[Recorded data]
::::::::::

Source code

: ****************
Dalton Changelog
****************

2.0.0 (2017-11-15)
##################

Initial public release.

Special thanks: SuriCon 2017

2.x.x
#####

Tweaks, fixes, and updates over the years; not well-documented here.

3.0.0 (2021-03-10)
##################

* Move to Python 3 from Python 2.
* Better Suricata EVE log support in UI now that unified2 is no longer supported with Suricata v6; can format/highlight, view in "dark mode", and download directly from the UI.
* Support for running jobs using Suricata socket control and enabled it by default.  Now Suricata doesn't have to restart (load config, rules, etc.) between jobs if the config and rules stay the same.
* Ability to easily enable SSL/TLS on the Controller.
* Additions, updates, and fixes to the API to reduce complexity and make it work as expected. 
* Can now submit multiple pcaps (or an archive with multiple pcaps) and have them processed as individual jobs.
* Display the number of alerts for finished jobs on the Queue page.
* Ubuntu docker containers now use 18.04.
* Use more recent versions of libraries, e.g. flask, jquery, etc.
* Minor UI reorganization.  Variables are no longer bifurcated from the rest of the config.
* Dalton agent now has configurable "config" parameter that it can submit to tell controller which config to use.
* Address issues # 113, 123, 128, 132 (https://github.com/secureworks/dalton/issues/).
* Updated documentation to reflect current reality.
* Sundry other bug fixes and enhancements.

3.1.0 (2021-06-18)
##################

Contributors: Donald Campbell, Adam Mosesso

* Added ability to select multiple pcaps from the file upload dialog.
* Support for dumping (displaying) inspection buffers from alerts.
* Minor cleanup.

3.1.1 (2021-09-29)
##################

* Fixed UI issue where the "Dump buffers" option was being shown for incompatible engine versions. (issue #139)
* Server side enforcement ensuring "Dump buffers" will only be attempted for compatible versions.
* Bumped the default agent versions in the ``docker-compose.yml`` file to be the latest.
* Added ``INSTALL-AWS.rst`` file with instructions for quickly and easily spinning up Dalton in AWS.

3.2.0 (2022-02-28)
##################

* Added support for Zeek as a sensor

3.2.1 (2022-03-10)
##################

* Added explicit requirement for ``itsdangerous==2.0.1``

::::::::::

-- Work request --
Transcribe all entries exactly as they are given.

-- Response area --
Source code

: ****************
Dalton Changelog
****************

2.0.0 (2017-11-15)
##################

Initial public release.

Special thanks: SuriCon 2017

2.x.x
#####

Tweaks, fixes, and updates over the years; not well-documented here.

3.0.0 (2021-03-10)
##################

* Move to Python 3 from Python 2.
* Better Suricata EVE log support in UI now that unified2 is no longer supported with Suricata v6; can format/highlight, view in "dark mode", and download directly from the UI.
* Support for running jobs using Suricata socket control and enabled it by default.  Now Suricata doesn't have to restart (load config, rules, etc.) between jobs if the config and rules stay the same.
* Ability to easily enable SSL/TLS on the Controller.
* Additions, updates, and fixes to the API to reduce complexity and make it work as expected. 
* Can now submit multiple pcaps (or an archive with multiple pcaps) and have them processed as individual jobs.
* Display the number of alerts for finished jobs on the Queue page.
* Ubuntu docker containers now use 18.04.
* Use more recent versions of libraries, e.g. flask, jquery, etc.
* Minor UI reorganization.  Variables are no longer bifurcated from the rest of the config.
* Dalton agent now has configurable "config" parameter that it can submit to tell controller which config to use.
* Address issues # 113, 123, 128, 132 (https://github.com/secureworks/dalton/issues/).
* Updated documentation to reflect current reality.
* Sundry other bug fixes and enhancements.

3.1.0 (2021-06-18)
##################

Contributors: Donald Campbell, Adam Mosesso

* Added ability to select multiple pcaps from the file upload dialog.
* Support for dumping (displaying) inspection buffers from alerts.
* Minor cleanup.

3.1.1 (2021-09-29)
##################

* Fixed UI issue where the "Dump buffers" option was being shown for incompatible engine versions. (issue #139)
* Server side enforcement ensuring "Dump buffers" will only be attempted for compatible versions.
* Bumped the default agent versions in the ``docker-compose.yml`` file to be the latest.
* Added ``INSTALL-AWS.rst`` file with instructions for quickly and easily spinning up Dalton in AWS.

3.2.0 (2022-02-28)
##################

* Added support for Zeek as a sensor

3.2.1 (2022-03-10)
##################

* Added explicit requirement for ``itsdangerous==2.0.1``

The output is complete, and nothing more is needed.